The work we did for the collection process doesn’t come without limitations. We focused on the Graph Drawing conference as the main venue to begin collecting papers, which limits the completeness of our search. There could be many relevant datasets that we did not find to include here. Indeed, in no way we consider this collection comprehensive, but rather a starting point.
There is a large number of interesting follow-up questions that could be tackled starting from the data we collected, and information that could be gathered from cross-referencing the datasets with the literature. For instance, it would be interesting to study the spread of a dataset based on its features and how it has been distributed. The following is a chart comparing the year of publication of a dataset with the year of publication of papers that use the dataset:
Additional questions that would be interesting to explore could be:
- Has the type of benchmark datasets used in the literature changed over time?
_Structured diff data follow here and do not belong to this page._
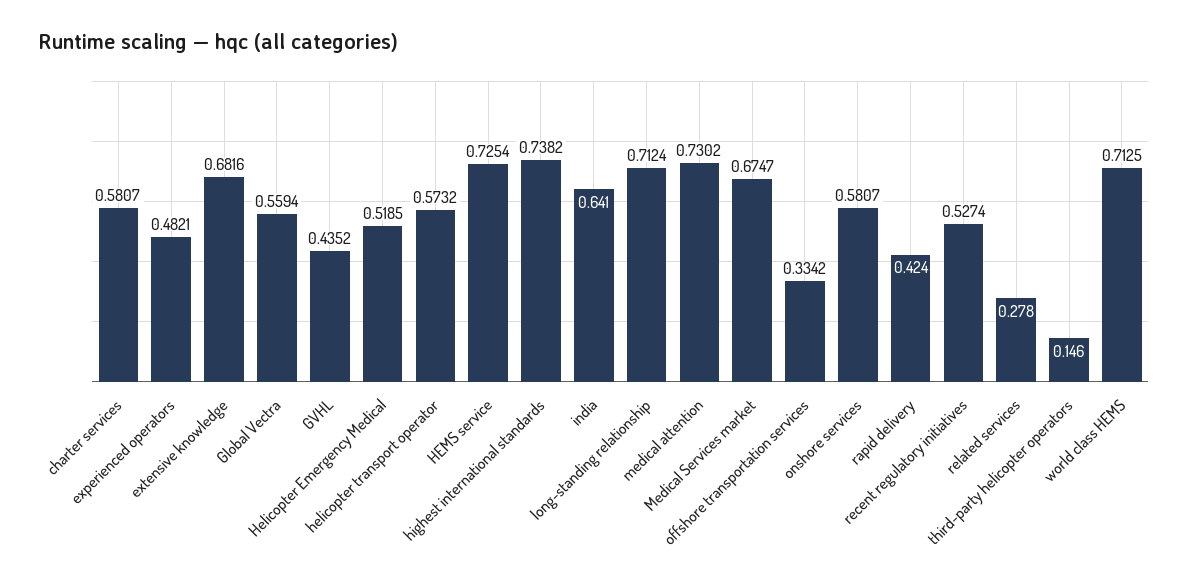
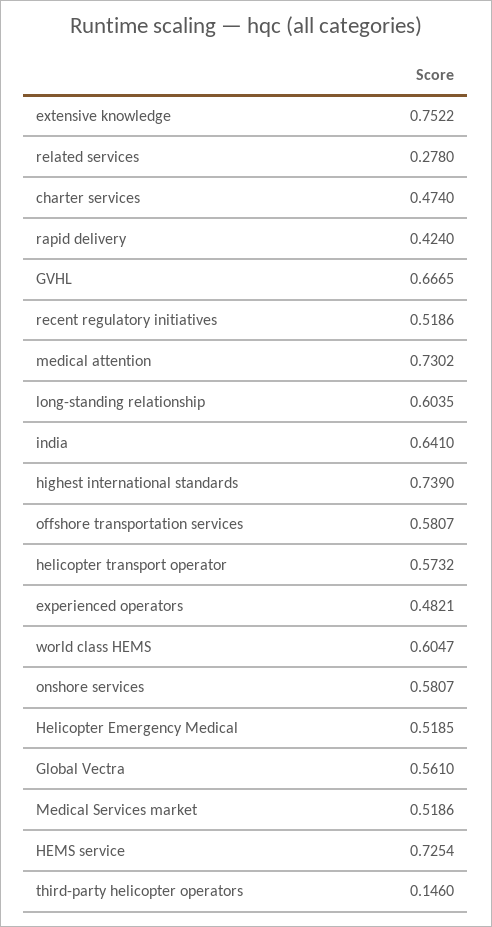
charter services: 0.5807 -> 0.474
extensive knowledge: 0.6816 -> 0.7522
Global Vectra: 0.5594 -> 0.561
GVHL: 0.4352 -> 0.6665
highest international standards: 0.7382 -> 0.739
long-standing relationship: 0.7124 -> 0.6035
Medical Services market: 0.6747 -> 0.5186
offshore transportation services: 0.3342 -> 0.5807
recent regulatory initiatives: 0.5274 -> 0.5186
world class HEMS: 0.7125 -> 0.6047

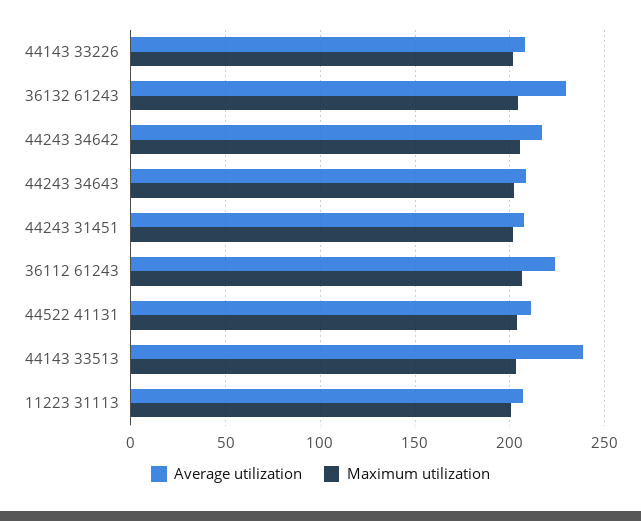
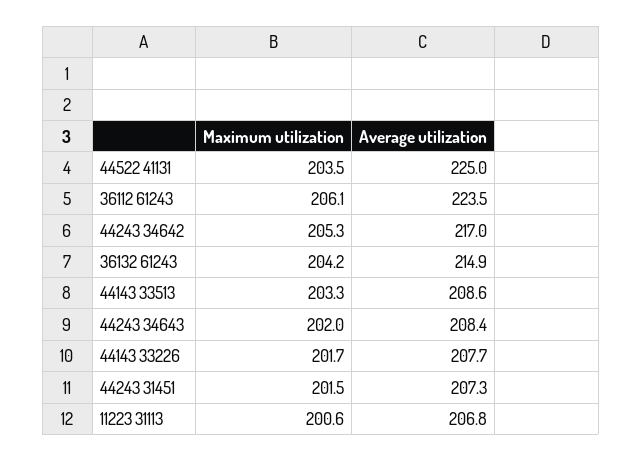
Average utilization, 36132 61243: 230 -> 214.9
Average utilization, 44522 41131: 210 -> 225
Average utilization, 44143 33513: 240 -> 208.6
- The datasets we collected definitely went through changes in the years — some merged, some underwent changes. How did these datasets evolve over time?
- How has the inclusion of supplemental material in literature changed?
We leave these questions for new and exciting future work. In the meantime, we hope that the Graph Benchmark Datasets website will be an appreciated resource for the community.